Oh, and it only consumes about 30 watts at full-tilt.

So, it’s safe to say that the PhysX PPU is very similar to the unified shader concept of DirectX 10 and Nvidia’s CUDA. So when you take a GPU - which has something like eight times the “shader” count, over four times the clock speed (based on the shader clocks - not the GPU clock - assuming the PPU clock is universal), a serious increase in the amount of memory and its speed, and combine that over a bus with a mere faction of the latency of legacy PCI… of course the GPU is going to beat the pee-wanny out of the PhysX PPU.

However, Nvidia’s “stream processors” are not geared for the mathematics regarding physics. Which isn’t really that big of a problem, because the unified shaders are capable of performing these processes far more efficiently and numerously than the CPU. So the PhysX PPU is still more efficient - especially when handling soft-bodies and other types of physics computations that other architectures stumble over. Note that efficiency is figured on “clock per clock.”

That all being said; Nvidia could easily expand their GPU architecture to further optimize PhysX calculations through their unified shaders. This could be done in any number of ways - from expanding shader functionality to a separate set of on-die vector processing units.

For the time being, though, until Nvidia comes up with a way for you to be able to plug in your old GeForce 8/9 series card in next to your brand new card and use it as a dedicated physics processor - PhysX intensive games (that are also very graphically taxing) are best played with a PhysX PPU (I saw that they finally got a PCI Express version out, now - which should do wonders for performance; I strongly feel that the legacy PCI bus was the bottleneck due to high latency - bandwidth was likely not taxed too much, but latency can be a killer). The GPU still has to do everything it would do - plus physics. The cool part here is that you can see what happens to your performance if you enable PhysX support on your GPU before you decide to spend the money on a PhysX PPU. If you’re able to play your game with improved results and visual quality is to your satisfaction - then you’re good. If your performance drops, and you still want the PhysX support… consider purchasing a PPU.

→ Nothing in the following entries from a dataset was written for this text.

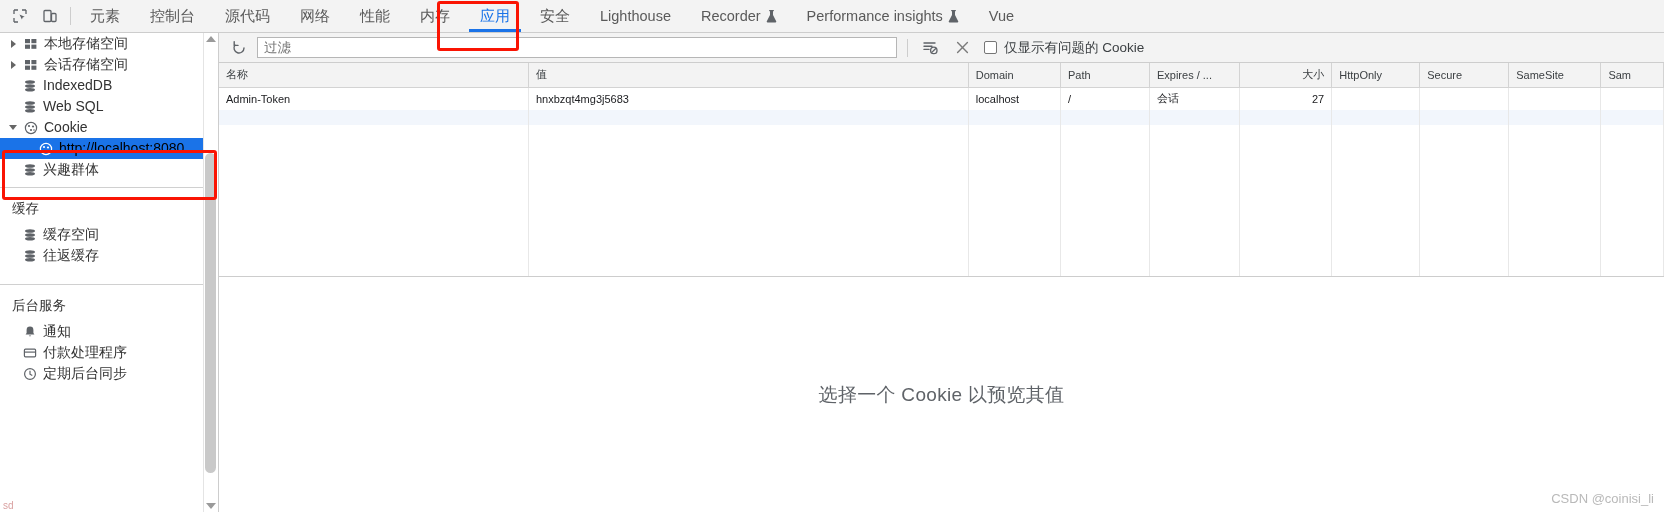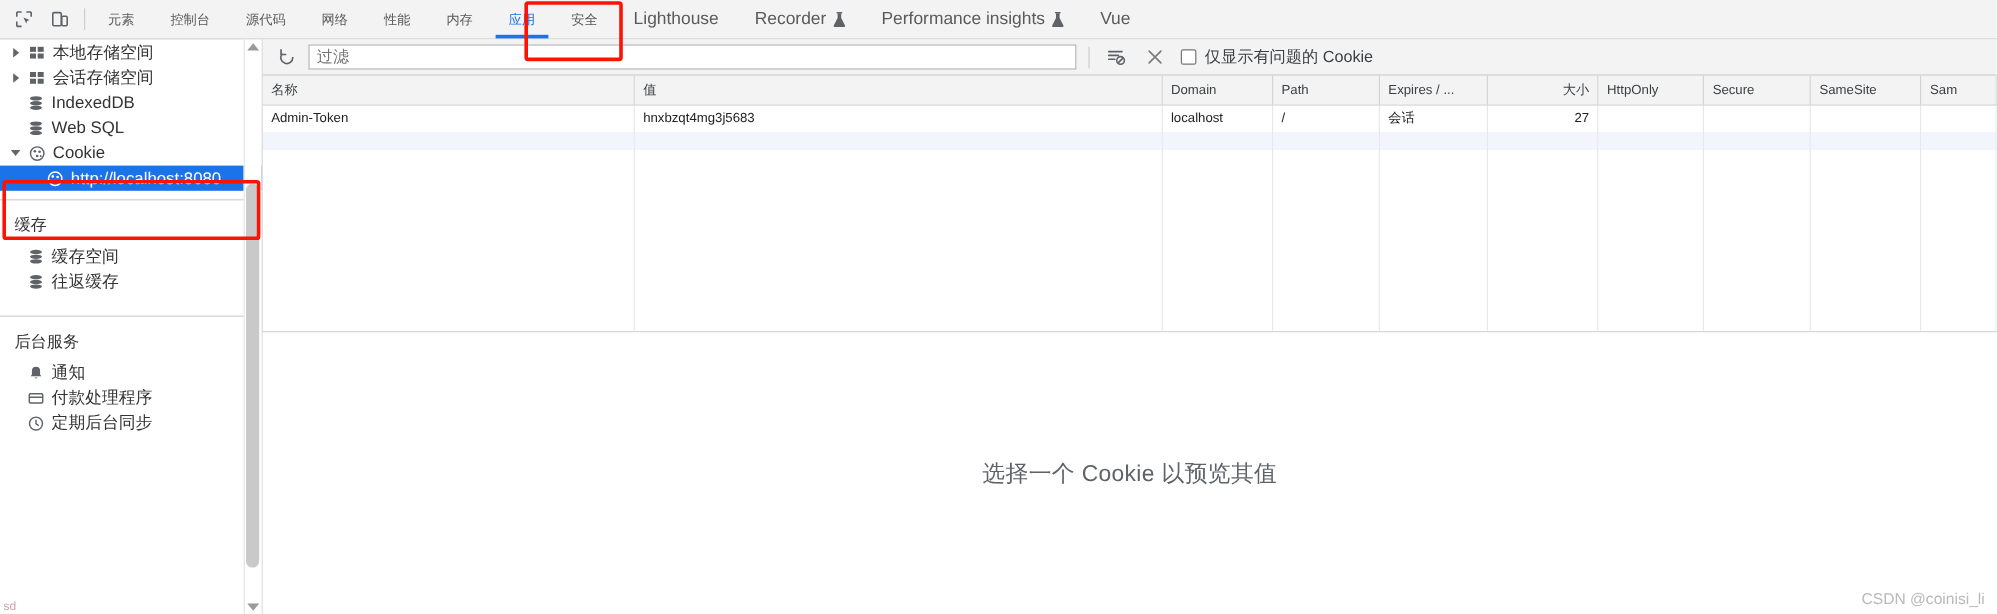--- a/index.html
+++ b/index.html
@@ -47,21 +47,21 @@
   }
   .tab {
     display: flex; align-items: center; gap: 5px;
     padding: 0 15px;
     font-size: 14.5px;
     color: #5a5a5a;
     white-space: nowrap;
     position: relative;
     cursor: default;
   }
-  .tab.cjk { font-size: 11px; font-family: Liberation Mono, monospace; }
+  .tab.cjk { font-size: 15px; font-family: Liberation Mono, monospace; }
   .tab.active {
     color: #1a73e8;
   }
   .tab.active::after {
     content: "";
     position: absolute;
     left: 4px; right: 4px; bottom: 0;
     height: 3px;
     background: #1a73e8;
   }
@@ -104,21 +104,21 @@
     align-items: center;
     gap: 5px;
     padding-left: 8px;
     white-space: nowrap;
     cursor: default;
   }
   .tree-row.depth1 { padding-left: 22px; }
   .tree-row.depth2 { padding-left: 38px; }
   .tree-row.selected {
     background: #1a73e8;
-    color: #ffffff;
+    color: #000000;
   }
   .tw {
     width: 10px; min-width: 10px;
     display: flex; align-items: center; justify-content: center;
     color: #5f6368;
     font-size: 0;
   }
   .tri-right {
     width: 0; height: 0;
     border-left: 5px solid #666;
@@ -475,20 +475,30 @@
               <circle cx="5" cy="5" r="1.1" fill="#ffffff"></circle>
               <circle cx="9" cy="5.5" r="1.1" fill="#ffffff"></circle>
               <circle cx="7" cy="9" r="1.1" fill="#ffffff"></circle>
               <circle cx="10" cy="9" r="0.8" fill="#ffffff"></circle>
             </svg>
           </span>
           <span class="tlabel">http://localhost:8080</span>
         </div>
 
 
+        <div class="tree-row depth1">
+          <span class="ticon">
+            <svg width="14" height="14" viewBox="0 0 14 14">
+              <ellipse cx="7" cy="3" rx="5" ry="1.8" fill="#5f6368"></ellipse>
+              <ellipse cx="7" cy="7" rx="5" ry="1.8" fill="#5f6368"></ellipse>
+              <ellipse cx="7" cy="10.8" rx="5" ry="1.8" fill="#5f6368"></ellipse>
+            </svg>
+          </span>
+          <span class="tlabel">兴趣群体</span>
+        </div>
       </div>
 
       <div class="section-sep"></div>
       <div class="section-title">缓存</div>
       <div class="tree">
         <div class="tree-row depth1">
           <span class="ticon">
             <svg width="14" height="14" viewBox="0 0 14 14">
               <ellipse cx="7" cy="3" rx="5" ry="1.8" fill="#5f6368"></ellipse>
               <ellipse cx="7" cy="7" rx="5" ry="1.8" fill="#5f6368"></ellipse>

I really do look forward to where Nvidia will take PhysX in the future. As a flight-simulator nut, I can’t wait until the face of flight dynamics models and simulated electromagnetic emissions (radar, radio, etc) are forever changed. For the time being, however, I’m hoping that, when I build a new system, I can take an old 8600 I have and plug it in next to the latest and greatest GPU to put it to work for PhysX acceleration. A card built specifically for PhysX acceleration would be nice, as well - since it would likely be more efficient performance/watt compared to a GPU.